De Menezes was falsely identified as one of the conspirators involved in a failed plot to bomb London again on July 21, 2005. After dozens of arrests, later that same month four men were arrested and have been charged with attempting to murder passengers. They are still awaiting trial.

In total, the police claim that 60 people have been arrested and face charges on terrorist-related offences since July 7, 2005. Extraordinarily little information has been made public as to their alleged crimes, and it is reported that most will not come to trial for two years. Hundreds more have been released without charge.

The threat of terrorism has been used in an ever more indiscriminate manner to ban or limit protests. Writing in the Observer, Henry Porter told of the case of Steve Jago, who was arrested in June for displaying a placard outside Downing Street and has been charged with mounting an illegal demonstration. When searched by police, Jago was found to have an article by Porter on civil liberties, entitled “Blair’s Big Brother Britain.” The article, published in Vanity Fair magazine, which has a circulation of more than 1 million, was described by the police as “politically motivated material” and used as part of the justification for charging Jago.

A picture emerges of practices usually associated with a Latin American dictatorship becoming commonplace in Britain. The anniversary of July 7 is being used to whip up a climate of fear in order to take these developments even further.

In the last days, there have been repeated warnings of a heightened terror alert, including allegations of plots to “release cyanide gas in a public place—even on the London transport system.” Blair has said that the danger of terror attacks on Britain is “clear and active,” while Peter Clarke, head of the Metropolitan Police Anti-Terrorist Branch, described the threat as “unprecedented.” He added that “the flow of new cases shows no sign of abating—if anything it is accelerating.”

Media reports state, without any substantiation, that large numbers of white Britons are being “lured” into joining Islamic terrorist groups, and Whitehall sources claim that Al Qaeda sympathisers have tried to infiltrate MI5.

The hysteria that characterises many of these proclamations is not only for public consumption. The manner in which the terrorist threat is used as a synonym for all forms of social and political opposition points to a ruling elite that is profoundly disoriented, and feels itself isolated and besieged by enemies on all sides.

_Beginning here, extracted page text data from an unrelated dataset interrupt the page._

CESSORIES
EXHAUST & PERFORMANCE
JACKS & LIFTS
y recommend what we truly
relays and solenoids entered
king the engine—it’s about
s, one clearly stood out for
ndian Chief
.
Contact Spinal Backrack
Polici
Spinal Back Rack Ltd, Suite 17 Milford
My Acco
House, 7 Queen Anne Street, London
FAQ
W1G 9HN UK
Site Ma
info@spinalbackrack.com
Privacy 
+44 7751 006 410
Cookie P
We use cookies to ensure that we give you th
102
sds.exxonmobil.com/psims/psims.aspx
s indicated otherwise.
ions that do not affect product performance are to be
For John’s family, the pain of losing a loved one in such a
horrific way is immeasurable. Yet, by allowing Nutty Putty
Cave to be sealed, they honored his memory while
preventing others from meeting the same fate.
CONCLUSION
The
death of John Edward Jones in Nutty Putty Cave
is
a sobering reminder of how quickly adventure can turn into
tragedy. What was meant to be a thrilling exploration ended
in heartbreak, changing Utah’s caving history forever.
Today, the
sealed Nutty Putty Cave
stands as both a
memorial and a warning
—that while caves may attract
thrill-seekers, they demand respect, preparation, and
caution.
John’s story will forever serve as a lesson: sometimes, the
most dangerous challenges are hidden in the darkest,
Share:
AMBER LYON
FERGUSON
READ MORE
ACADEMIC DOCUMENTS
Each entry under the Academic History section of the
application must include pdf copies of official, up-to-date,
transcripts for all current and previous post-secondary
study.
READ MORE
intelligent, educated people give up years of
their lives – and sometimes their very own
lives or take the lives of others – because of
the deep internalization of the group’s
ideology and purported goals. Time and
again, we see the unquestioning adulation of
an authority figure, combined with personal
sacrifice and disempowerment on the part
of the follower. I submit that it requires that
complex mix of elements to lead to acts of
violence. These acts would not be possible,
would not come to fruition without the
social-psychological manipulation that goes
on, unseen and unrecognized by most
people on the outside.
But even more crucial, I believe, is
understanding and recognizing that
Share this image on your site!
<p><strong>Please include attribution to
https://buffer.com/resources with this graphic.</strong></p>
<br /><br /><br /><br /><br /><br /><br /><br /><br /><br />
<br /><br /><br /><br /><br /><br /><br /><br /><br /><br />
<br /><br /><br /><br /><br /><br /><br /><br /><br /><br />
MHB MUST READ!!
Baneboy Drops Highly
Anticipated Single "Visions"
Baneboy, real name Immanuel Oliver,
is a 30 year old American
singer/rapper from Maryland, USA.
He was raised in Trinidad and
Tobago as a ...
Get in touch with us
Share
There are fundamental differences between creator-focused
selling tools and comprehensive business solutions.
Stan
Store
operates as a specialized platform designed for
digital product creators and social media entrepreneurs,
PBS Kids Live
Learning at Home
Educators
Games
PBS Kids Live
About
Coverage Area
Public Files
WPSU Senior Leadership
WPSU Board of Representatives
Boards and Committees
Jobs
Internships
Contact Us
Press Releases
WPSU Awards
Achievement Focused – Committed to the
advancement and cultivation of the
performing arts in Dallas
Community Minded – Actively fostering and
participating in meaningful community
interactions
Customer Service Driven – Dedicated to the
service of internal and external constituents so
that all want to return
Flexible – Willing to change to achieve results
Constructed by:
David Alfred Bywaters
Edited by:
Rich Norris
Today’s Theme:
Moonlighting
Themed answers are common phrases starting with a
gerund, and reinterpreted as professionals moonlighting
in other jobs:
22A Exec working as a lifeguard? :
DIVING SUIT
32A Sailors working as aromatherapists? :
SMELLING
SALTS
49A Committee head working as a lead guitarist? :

The Blair government is pursuing policies that are diametrically opposed to the interests of the broad mass of the population. Acting on behalf of a financial oligarchy, it has aligned itself with the United States in a campaign of colonial plunder aimed at securing hegemony over vital resources and global markets. Domestically, it has set out to eliminate social provisions that are considered by its backers to be an impermissible drain on profits, facilitating a redistribution of wealth away from working people to the rich that has resulted in a historically unprecedented social polarisation.

Unable to countenance any retreat from its policy of imposing the dictates of big business, the government’s only answer to rising opposition will be further provocations and attacks on democratic rights.

Every official report now stresses that the terror threat is “home-grown,” implying a need for more domestic repression. To this end, Chancellor Gordon Brown has announced a further £40 million for the intelligence services to develop “specific new capabilities,” taking their budget over £1.6 billion. MI5 is undertaking a massive recruitment campaign, aimed at doubling employee numbers to 3,500, and intends to set up eight regional offices throughout the country in its biggest deployment outside the capital in peacetime.

It cannot be excluded that Britain could face another terrorist attack. However, working people must not allow the government to corral public opinion behind its anti-democratic agenda by using a threat that its policies have fostered. Instead, they must inaugurate a mass political and social movement that links opposition to imperialist war with the defence of democratic rights. This must be waged as a struggle against the profit system that is the source of militarism, war and social inequality.